What is expected
Read the DS-toolkit page below and decide whether each statement agrees with it. Answer yes or no, and quote the deciding words. (a) The profiler is started from the dev2.7 virtual environment. (b) Profiling results are stored in the database given under [metadb]. (c) The config.ini file is made by copying the template_config.ini file.

DS-toolkit features (in no particular order)
- database profiling
- implicit primary key detection
- implicit foreign key detection
- database metamodel visualization
- deep database search (Elastic Search over each distinct value, of each column, of each table)
- sequence mining
- general utilities (csv2sql, htmltable2csv, mysql2csv, etc.)
- SQL to REST API to dynamically expose database objects via HTTP
install virtualenvwrapper and setup two virtual environments
- sudo apt-get install python-pip
- sudo pip install virtualenv
- mkdir ~/.virtualenvs
- sudo pip install virtualenvwrapper
- echo 'export WORKON_HOME=~/.virtualenvs'
- echo '. /usr/local/bin/virtualenvwrapper.sh'
- mkvirtualenv dev2.7 --python=`which python2.7`
- mkvirtualenv dev3.4 --python=`which python3.4`
install dependencies (in both virtual environments)
- pip install tornado
- pip install flask
- pip install flask_sqlalchemy
- pip install flask_restless
- pip install pymssql
- pip install sqlalchemy
- pip install pymssql
- pip install elasticsearch
- pip install requests
Showcase
The show case will detail how to profile a database, visualize the metamodel, index an Elastic Search instance for deep database search as well as expose the database via HTTP.
Let's get some test data from launchpad so that we have a predictable data set to work from.
TBD...
Profiling
First, create a config.ini
file by copying the template_config.ini
file and filling in the empty fields.
- [subjectdb] the database you will be profiling,
- [metadb] the database where profiling results will be stored and
- [es] Elastic Search options.
Start the profiler from the dev3.4 virtual environment created earlier
workon dev3.4
python profiler/profiler.py
Implicit primary key detection
python profiler/primarykey_detection.py -i <db_host> -u <db_user> -p <db_passwd> -c <db_catalog>
Implicit foreign key detection
python profiler/foreignkey_detection.py -i <db_host> -u <db_user> -p <db_passwd> -c <db_catalog>

Given information
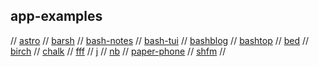 ## app-examples

// [astro](https://github.com/blmayer/astro)
// [barsh](https://github.com/dylanaraps/barsh)
// [bash-notes](https://github.com/dbluhm/bash-notes)
// [bash-tui](https://www.reddit.com/r/bash/comments/hufc9i/any_good_guides_for_writing_tuis/)
// [bashblog](https://github.com/cfenollosa/bashblog)
// [bashtop](http://loh-tar.github.io/tbsm/)
// [bed](https://github.com/comfies/bed)
// [birch](https://github.com/dylanaraps/birch)
// [chalk](https://tildegit.org/sloum/chalk)
// [fff](https://github.com/dylanaraps/fff)
// [j](https://inkdroid.org/2021/03/27/j/)
// [nb](https://github.com/xwmx/nb)
// [paper-phone](https://specialprojects.studio/project/paper-phone/)
// [shfm](https://github.com/dylanaraps/shfm)
//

Answer to this exercise
(a) No: "Start the profiler from the dev3.4 virtual environment created earlier"
(b) Yes: "[metadb] the database where profiling results will be stored"
(c) Yes: "create a config.ini file by copying the template_config.ini file"